Features

AFRICA IN THEIR EYES

December 2005 Ingrid Sischy Todd Ederle
Features
AFRICA IN THEIR EYES
December 2005 Ingrid Sischy Todd Ederle


It's no secret that so many giants of 20th-century Western art, Picasso included, can thank for inspiration the citizens of Africa and the objects they have been making for hundreds of years— some functional, some spiritual, some for adornment. What has been much less acknowledged by the West is Africa's contemporary art. That began to change about 20 years ago when a long-needed debate erupted over the colonialist treatment (or ignorance) of art outside the European tradition. Since then, exhibitions attempting to "represent" the enormous continent of Africa have been plentiful. But many of these shows, well intentioned though they may have been, suffered from heavy ideological baggage. "African Art Now," which opens at the National Museum of African Art, in Washington, D C., on November 16 (after originating at the Museum of Fine Arts in Houston), offers a much more spontaneous and personal view: all the pieces come from the massive private collection of Jean Pigozzi.
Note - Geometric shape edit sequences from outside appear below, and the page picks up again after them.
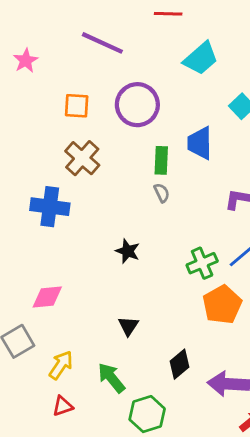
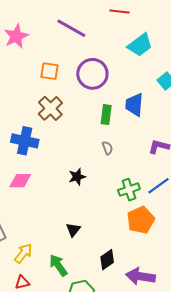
pink star: (26, 61) -> (16, 36), size x1.4
gray semicircle: (162, 193) -> (107, 148), moved
black star: (128, 251) -> (77, 177), turned 30
pink diamond: (47, 297) -> (20, 181), moved

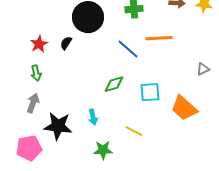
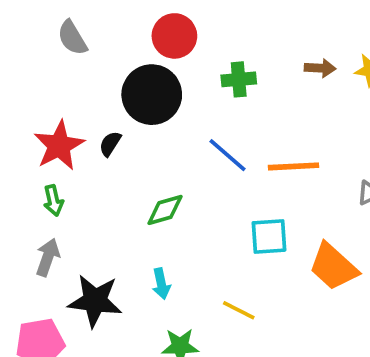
orange line: (159, 38) -> (294, 166), moved
red star: (39, 44) -> (59, 146), size x1.5
green diamond: (114, 84) -> (165, 210), moved

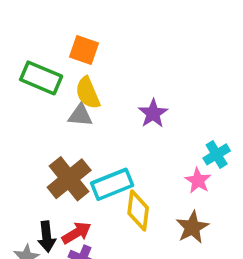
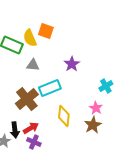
orange square: (84, 50) -> (46, 31), moved
yellow semicircle: (88, 93) -> (30, 38), moved
pink star: (198, 181) -> (96, 108), moved
cyan rectangle: (112, 184) -> (50, 88), moved

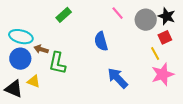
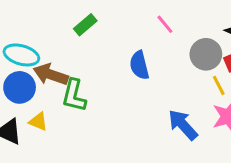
gray circle: (146, 20) -> (206, 54), moved
brown arrow: (41, 49) -> (51, 75), size x1.6
blue arrow: (118, 78) -> (183, 125), moved

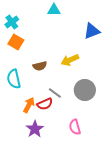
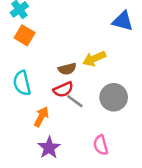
blue triangle: (92, 31) -> (123, 21), turned 36
brown semicircle: (40, 66) -> (67, 69), moved
red semicircle: (45, 104) -> (63, 90), moved

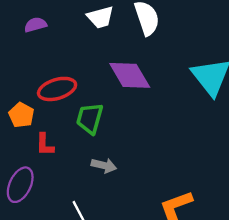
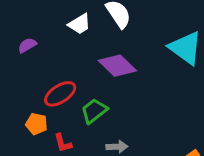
green trapezoid: (90, 118) -> (94, 111), turned 52

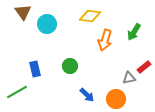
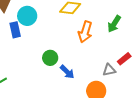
blue rectangle: (35, 69) -> (15, 30), moved
blue arrow: (87, 95) -> (67, 72), moved

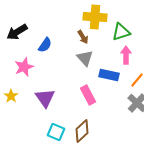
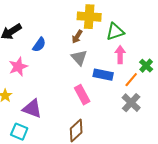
brown arrow: (83, 37) -> (77, 37), turned 64
purple triangle: (45, 98) -> (32, 109), moved, turned -35
cyan square: (56, 132) -> (19, 132), moved

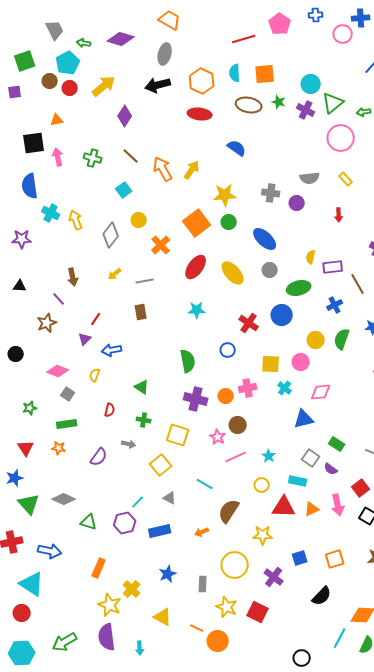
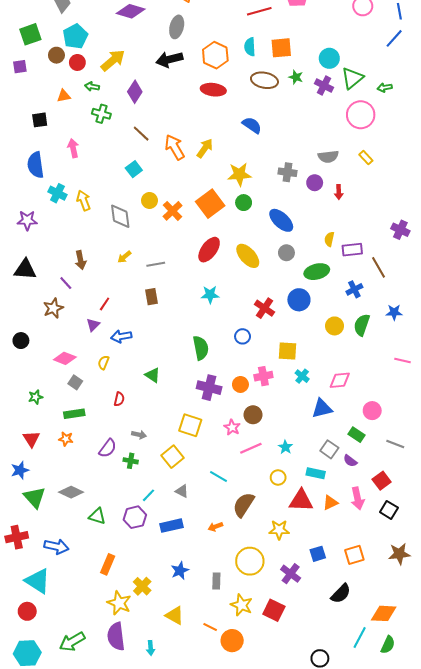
green arrow: (84, 43) -> (92, 87), moved
black square: (34, 143) -> (40, 120), size x0.7
pink arrow: (58, 157) -> (73, 148), moved
green cross: (93, 158) -> (101, 114), moved
red arrow: (339, 215) -> (339, 192), moved
gray diamond: (111, 235) -> (120, 216), turned -45
orange cross: (161, 245) -> (172, 211), moved
black triangle: (20, 286) -> (25, 269), size x1.6
pink circle: (301, 362) -> (372, 411), moved
green cross: (144, 420) -> (131, 461), moved

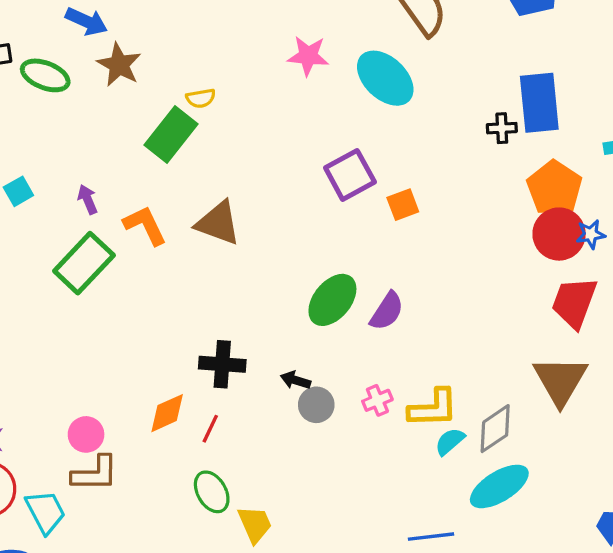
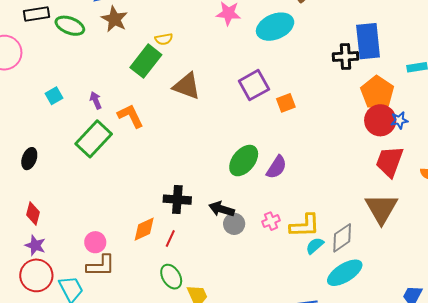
cyan ellipse: (385, 78) -> (275, 27), turned -66
black cross: (502, 128) -> (345, 57), size x1.4
brown triangle: (218, 223) -> (187, 86), moved
black arrow: (295, 380) -> (222, 209), size x1.4

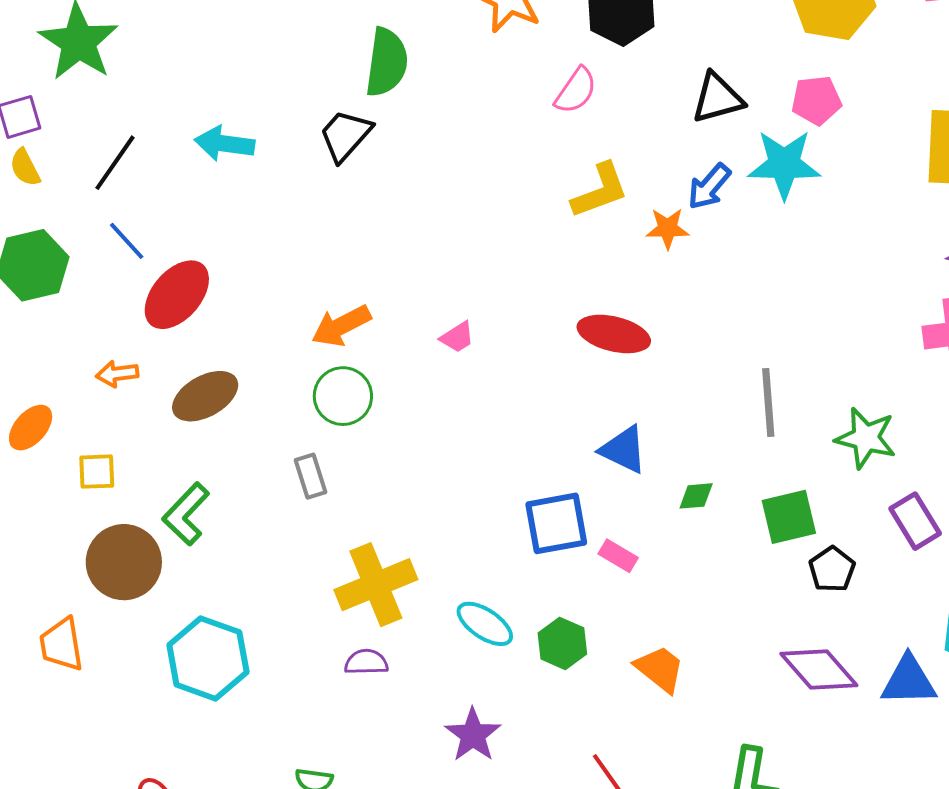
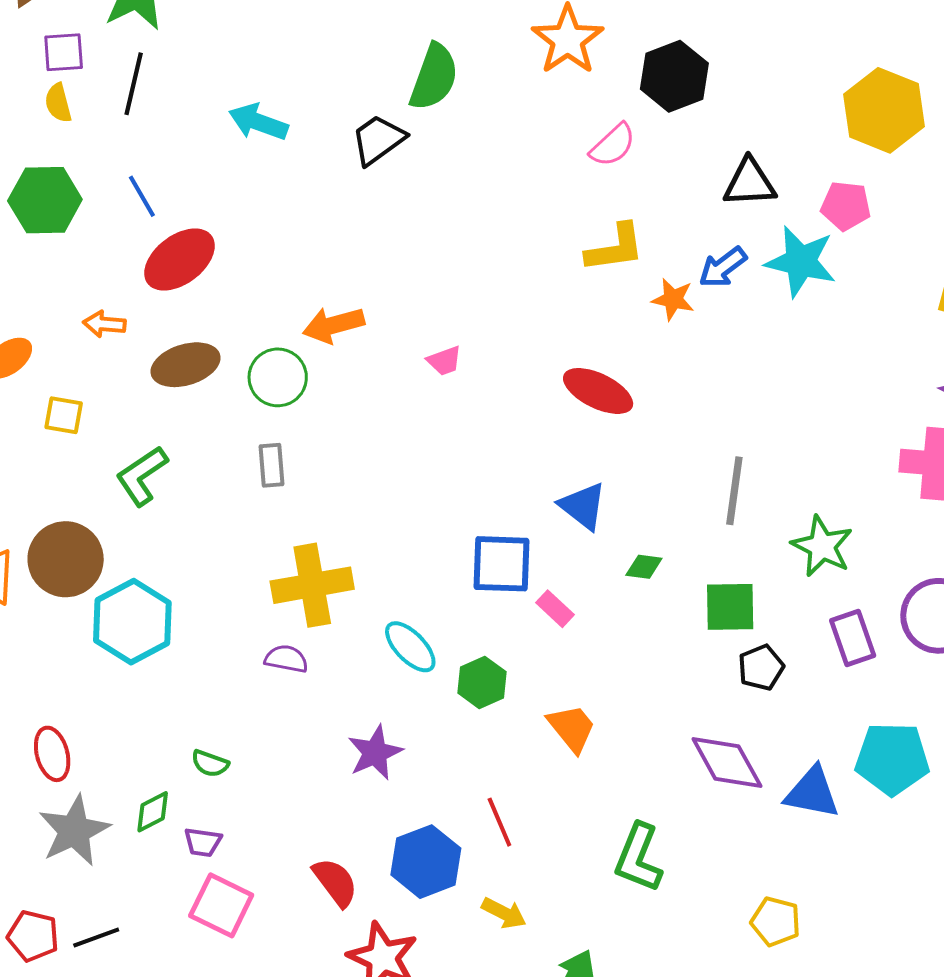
black line: (115, 163) -> (134, 84), moved, turned -34
green circle: (343, 396) -> (278, 377), moved
brown circle: (124, 562) -> (66, 559), moved

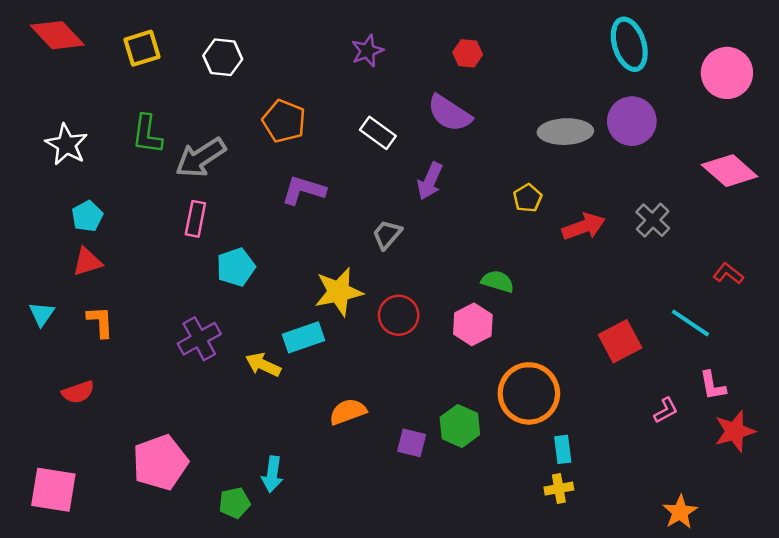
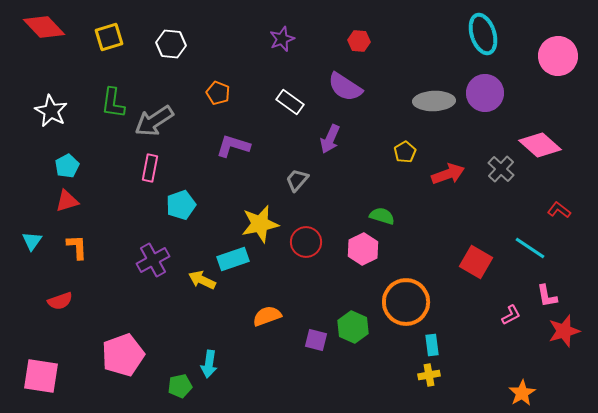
orange pentagon: (284, 121) -> (218, 93), size x0.7
pink diamond: (730, 171) -> (540, 145), moved
red square: (620, 341) -> (476, 262), turned -32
The heir to a European car fortune, and a canny investor in his own right, Pigozzi has been buying art from the continent for 17 years with the help of curator André Magnin. They set three rules for themselves: the artists must be black, breathing, and still living in Africa. The works shown in Washington, which include paintings, sculptures, and photographs by 28 artists from 15 countries, defy easy categorization. There's sophistication, naïvete, and everything in between. There's hokeyness and the presence of genius—for which there is no explanation and no color bar.